An infidel is an unbaptized person, whose faith, even if he does believe in God, is not supernatural, but purely natural. He is an infidel whether he is found in darkest Africa or in the midst of this Christian commonwealth, and in this latter place there are more infidels than most people imagine. A decadent Protestantism rejects the necessity of baptism, thereby ceasing to be Christian, and in its trail infidelity thrives and spreads, disguised, 'tis true, but nevertheless genuine infidelity. It is baptism that makes faith possible, for faith is a gift of God.
An apostate is one who, having once believed, ceases to believe. All heretics and infidels are not apostates, although they may be in themselves or in their ancestors. One may apostatize to heresy by rejecting the Church, or to infidelity by rejecting all revelation; a Protestant may thus become an apostate from faith as well as a Catholic. This going back on the Almighty—for that is what apostasy is,—is, of all misfortunes the worst that can befall man. There may be excuses, mitigating circumstances, for our greatest sins, but here it is useless to seek for any. God gives faith. It is lost only through our own fault. God abandons them that abandon Him. Apostasy is the most patent case of spiritual suicide, and the apostate carries branded on his forehead the mark of reprobation. A miracle may save him, but nothing short of a miracle can do it, and who has a right to expect it? God is good, but God is also just.
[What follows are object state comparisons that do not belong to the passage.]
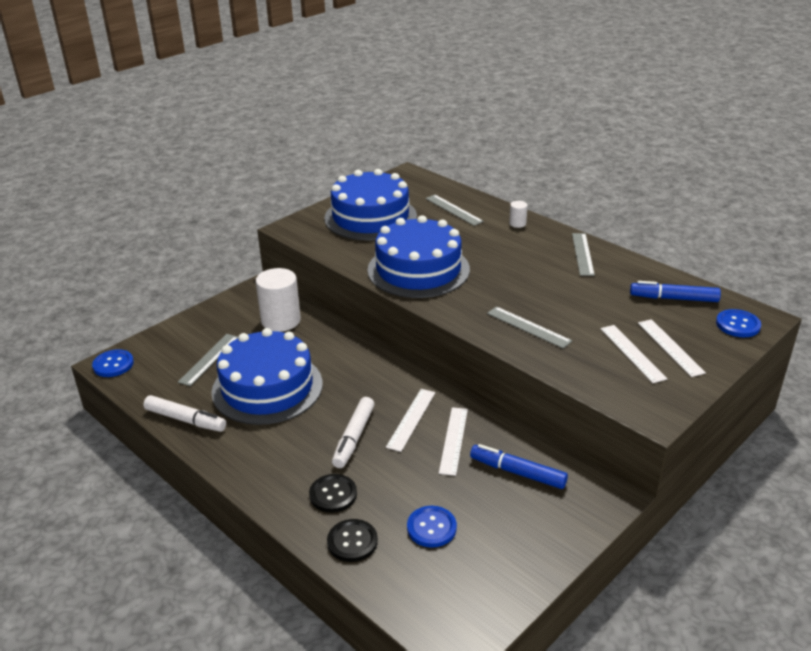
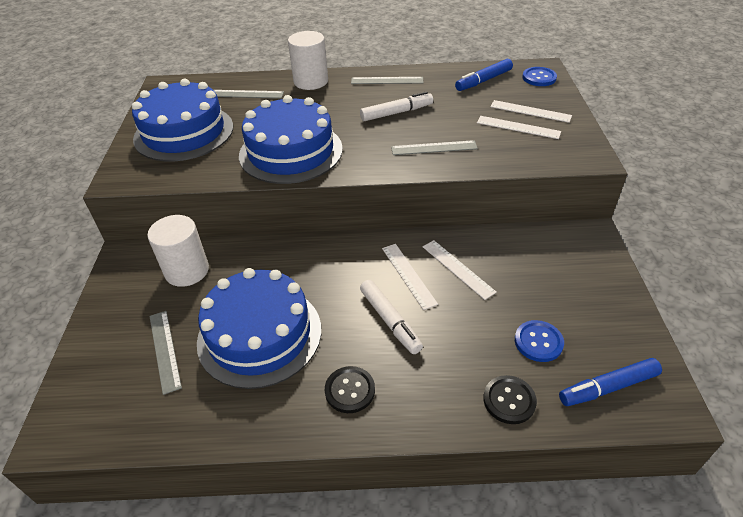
camera: 45 degrees left, 10 degrees up
(113, 364) = (59, 432): blue button -> none
(185, 420) = (224, 422): white marker -> white marker (396, 113)
(333, 494) = (442, 377): black button -> black button (350, 390)
(517, 223) = (311, 81): white cylinder -> white cylinder, size x2.20
(517, 472) = (526, 260): blue marker -> blue marker (608, 387)
(582, 254) = (387, 80): grey ruler -> grey ruler turned 45 degrees counterclockwise

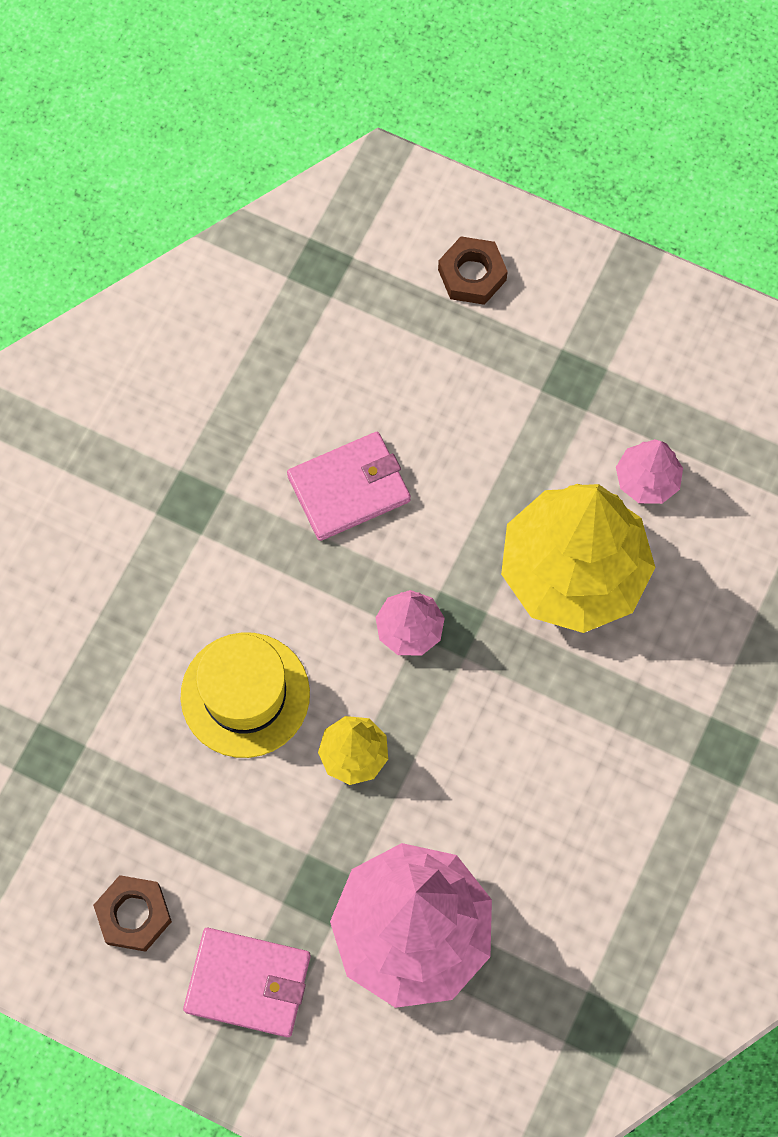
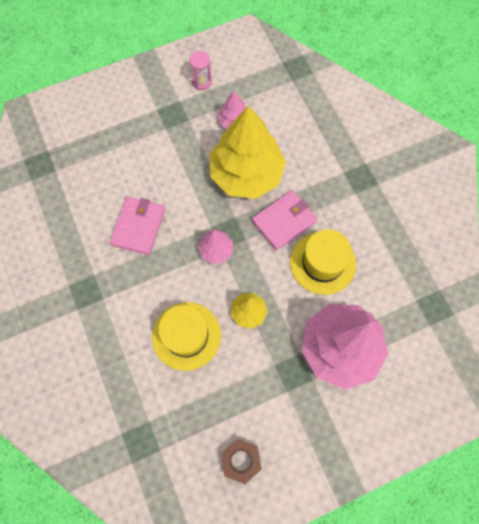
camera: 50 degrees left, 0 degrees up
(248, 983) = (309, 434): pink wallet -> pink wallet (284, 221)
(472, 275) = (97, 116): brown nut -> none
(526, 802) = (322, 263): none -> yellow hat
(671, 373) = (201, 82): none -> pink hourglass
It is not necessary to pose as an apostate before the public. One may be a renegade at heart without betraying himself, by refusing his inner assent to a dogma of faith, by wilfully doubting and allowing such doubts to grow upon him and form convictions.
People sometimes say things that would brand them as apostates if they meant what they said. This or that one, in the midst of an orgy of sin, or after long practical irreligion, in order to strangle remorse that arises at an inopportune moment, may seem to form a judgment of apostasy. This is treading on exceedingly thin glass. But it is not always properly defection from faith. Apostasy kills faith as surely as a knife plunged into the heart kills life.
A schismatic does not directly err in matters of faith, but rejects the discipline of the Church and refuses to submit to her authority. He believes all that is taught, but puts himself without the pale of the Church by his insubordination. Schism is a grievous sin, but does not necessarily destroy faith.
The source of all this unbelief is, of course, in the proud mind and sensual heart of man. It takes form exteriorly in an interminable series of "isms" that have the merit of appealing to the weaknesses of man. They all mean the same thing in the end, and are only forms of paganism. Rationalism and Materialism are the most frequently used terms. One stands on reason alone, the other, on matter, and both have declared war to the knife on the Supernatural. They tell us that these are new brooms destined to sweep clean the universe, new lamps intended to dissipate the clouds of ignorance and superstition and to purify with their light the atmosphere of the world. But, truth to tell, these brooms have been stirring up dust from the gutters of passion and sin, and these lamps have been offending men's nostrils by their smoky stench ever since man knew himself. And they shall continue to do service in the same cause as long as human nature remains what it is. But Christ did not bring His faith on earth to be destroyed by the lilliputian efforts of man.
[CHAPTER XXV.]
HOW FAITH MAY BE LOST.
IT is part of our belief that no man can lose his faith without mortal sin. The conscious rejection of all or any religious truth once embraced and forming a part of Christian belief, or the deliberate questioning of a single article thereof, is a sin, a sin against God's light and God's grace. It is a deliberate turning away from God. The moral culpability of such an act is great in the extreme, while its consequences cannot be weighed or measured by any human norm or rule.
No faith was ever wrecked in a day; it takes time to come to such a pass; it is by easy stages of infidelity, by a slow process of half-denials, a constant fostering of habits of ignorance, that one undermines, little by little, one's spiritual constitution. Taking advantage of this state of debility, the microbe of unbelief creeps in, eats its way to the soul and finally sucks out the very vitals of faith. Nor is this growth of evil an unconscious one; and there lies the malice and guilt. Ignorant pride, neglect of prayer and religious worship, disorders, etc., these are evils the culprit knows of and wills. He cannot help feeling the ravages being wrought in his soul; he cannot help knowing that these are deadly perils to his treasure of faith. He complacently allows them to run their course; and he wakes up one fine morning to find his faith gone, lost, dead—and a chasm yawning between him and his God that only a miracle can bridge over.
We mentioned ignorance: this it is that attacks the underpinning of faith, its rational basis, by which it is made intelligent and reasonable, without which there can be no faith.